La question d’une loi d’amnistie pour certains opposants politiques béninois refait surface, à la faveur d’un débat relancé dans les médias. Face aux appels insistants du parti Les Démocrates, le camp présidentiel, par la voix du député Orden Alladatin, remet en cause la sincérité et la méthode de cette initiative législative. Un échange tendu qui illustre les lignes de fracture persistantes à l’approche des élections générales de 2026.

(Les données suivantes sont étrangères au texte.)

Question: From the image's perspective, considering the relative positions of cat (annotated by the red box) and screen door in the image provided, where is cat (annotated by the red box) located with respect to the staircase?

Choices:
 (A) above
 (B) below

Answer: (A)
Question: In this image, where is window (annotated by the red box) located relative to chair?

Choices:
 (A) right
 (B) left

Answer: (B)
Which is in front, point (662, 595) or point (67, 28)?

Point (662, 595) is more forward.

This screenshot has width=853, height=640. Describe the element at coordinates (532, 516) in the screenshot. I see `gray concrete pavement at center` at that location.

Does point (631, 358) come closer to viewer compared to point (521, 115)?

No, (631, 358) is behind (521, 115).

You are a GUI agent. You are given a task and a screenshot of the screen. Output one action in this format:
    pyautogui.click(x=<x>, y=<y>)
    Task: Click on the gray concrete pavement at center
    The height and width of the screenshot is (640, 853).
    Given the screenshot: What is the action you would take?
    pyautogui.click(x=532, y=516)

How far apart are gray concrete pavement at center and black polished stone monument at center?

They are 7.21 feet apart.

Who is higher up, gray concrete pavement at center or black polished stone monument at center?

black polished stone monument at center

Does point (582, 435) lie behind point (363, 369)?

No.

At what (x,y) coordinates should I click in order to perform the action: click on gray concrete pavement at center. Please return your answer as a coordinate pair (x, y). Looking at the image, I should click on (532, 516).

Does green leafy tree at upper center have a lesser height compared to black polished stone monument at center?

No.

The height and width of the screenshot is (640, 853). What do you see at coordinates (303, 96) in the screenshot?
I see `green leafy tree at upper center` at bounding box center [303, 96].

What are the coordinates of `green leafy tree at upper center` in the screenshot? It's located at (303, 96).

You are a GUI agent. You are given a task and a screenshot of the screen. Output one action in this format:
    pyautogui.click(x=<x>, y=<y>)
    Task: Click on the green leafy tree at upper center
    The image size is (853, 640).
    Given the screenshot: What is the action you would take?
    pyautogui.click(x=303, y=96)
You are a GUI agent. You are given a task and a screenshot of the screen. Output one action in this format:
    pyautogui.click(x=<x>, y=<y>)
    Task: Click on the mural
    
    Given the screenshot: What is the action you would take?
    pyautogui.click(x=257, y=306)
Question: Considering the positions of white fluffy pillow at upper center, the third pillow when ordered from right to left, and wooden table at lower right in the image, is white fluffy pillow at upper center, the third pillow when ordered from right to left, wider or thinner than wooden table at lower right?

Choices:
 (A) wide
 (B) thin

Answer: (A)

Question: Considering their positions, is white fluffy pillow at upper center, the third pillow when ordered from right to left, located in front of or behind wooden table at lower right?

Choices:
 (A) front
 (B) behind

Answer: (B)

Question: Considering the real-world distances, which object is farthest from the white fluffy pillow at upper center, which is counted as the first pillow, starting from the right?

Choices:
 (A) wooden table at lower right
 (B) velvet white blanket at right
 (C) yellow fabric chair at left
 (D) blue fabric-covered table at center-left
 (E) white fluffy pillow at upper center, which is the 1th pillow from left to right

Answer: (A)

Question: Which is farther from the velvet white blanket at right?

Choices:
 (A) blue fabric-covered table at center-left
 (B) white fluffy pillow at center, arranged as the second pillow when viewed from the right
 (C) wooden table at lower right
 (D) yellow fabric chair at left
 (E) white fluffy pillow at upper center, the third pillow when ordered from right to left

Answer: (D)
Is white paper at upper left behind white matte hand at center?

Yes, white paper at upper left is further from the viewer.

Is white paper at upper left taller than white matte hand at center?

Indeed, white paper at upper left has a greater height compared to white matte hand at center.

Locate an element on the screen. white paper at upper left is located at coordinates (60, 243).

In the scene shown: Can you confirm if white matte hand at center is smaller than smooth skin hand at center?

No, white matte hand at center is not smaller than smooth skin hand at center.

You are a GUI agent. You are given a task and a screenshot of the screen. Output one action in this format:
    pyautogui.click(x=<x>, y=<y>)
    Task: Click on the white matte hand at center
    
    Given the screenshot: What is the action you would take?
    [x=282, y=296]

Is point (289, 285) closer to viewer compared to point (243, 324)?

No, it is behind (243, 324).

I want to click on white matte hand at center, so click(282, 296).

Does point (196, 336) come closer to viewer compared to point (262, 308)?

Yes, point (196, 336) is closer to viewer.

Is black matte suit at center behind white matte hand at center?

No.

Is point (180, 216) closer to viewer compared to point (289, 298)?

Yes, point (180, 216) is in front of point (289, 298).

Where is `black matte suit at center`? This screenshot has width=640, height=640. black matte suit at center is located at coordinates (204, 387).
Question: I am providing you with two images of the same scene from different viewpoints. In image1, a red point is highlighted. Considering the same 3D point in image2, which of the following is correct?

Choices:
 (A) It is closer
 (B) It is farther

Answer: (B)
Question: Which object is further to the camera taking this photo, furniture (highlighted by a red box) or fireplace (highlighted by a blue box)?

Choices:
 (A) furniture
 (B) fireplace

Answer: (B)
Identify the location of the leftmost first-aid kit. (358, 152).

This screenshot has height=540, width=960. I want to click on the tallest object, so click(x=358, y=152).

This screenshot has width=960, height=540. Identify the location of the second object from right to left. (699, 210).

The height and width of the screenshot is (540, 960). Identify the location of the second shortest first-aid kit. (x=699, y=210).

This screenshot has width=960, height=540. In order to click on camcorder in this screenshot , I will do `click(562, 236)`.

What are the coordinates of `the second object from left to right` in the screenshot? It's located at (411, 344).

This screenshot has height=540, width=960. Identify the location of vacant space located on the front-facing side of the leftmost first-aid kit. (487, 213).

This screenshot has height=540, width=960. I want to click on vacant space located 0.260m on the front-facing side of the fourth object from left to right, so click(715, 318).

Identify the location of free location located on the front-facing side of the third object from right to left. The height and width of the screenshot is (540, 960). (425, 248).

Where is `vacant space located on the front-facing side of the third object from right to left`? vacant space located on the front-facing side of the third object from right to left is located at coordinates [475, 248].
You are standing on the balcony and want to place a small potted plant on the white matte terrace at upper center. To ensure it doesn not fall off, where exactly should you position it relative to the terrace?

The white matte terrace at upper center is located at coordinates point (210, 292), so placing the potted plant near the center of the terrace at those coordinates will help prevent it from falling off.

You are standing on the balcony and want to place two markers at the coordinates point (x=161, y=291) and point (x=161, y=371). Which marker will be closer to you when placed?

Une relance médiatique jugée opportuniste
Le 15 juin 2025, sur le plateau d’Eden TV, le député Orden Alladatin — membre influent de l’Union progressiste le renouveau (UPR) et président de la Commission des lois — a réagi aux récentes revendications de l’opposition. Celle-ci réclame la relance d’une proposition de loi d’amnistie au bénéfice de personnalités comme Joël Aïvo ou Reckya Madougou, aujourd’hui emprisonnées.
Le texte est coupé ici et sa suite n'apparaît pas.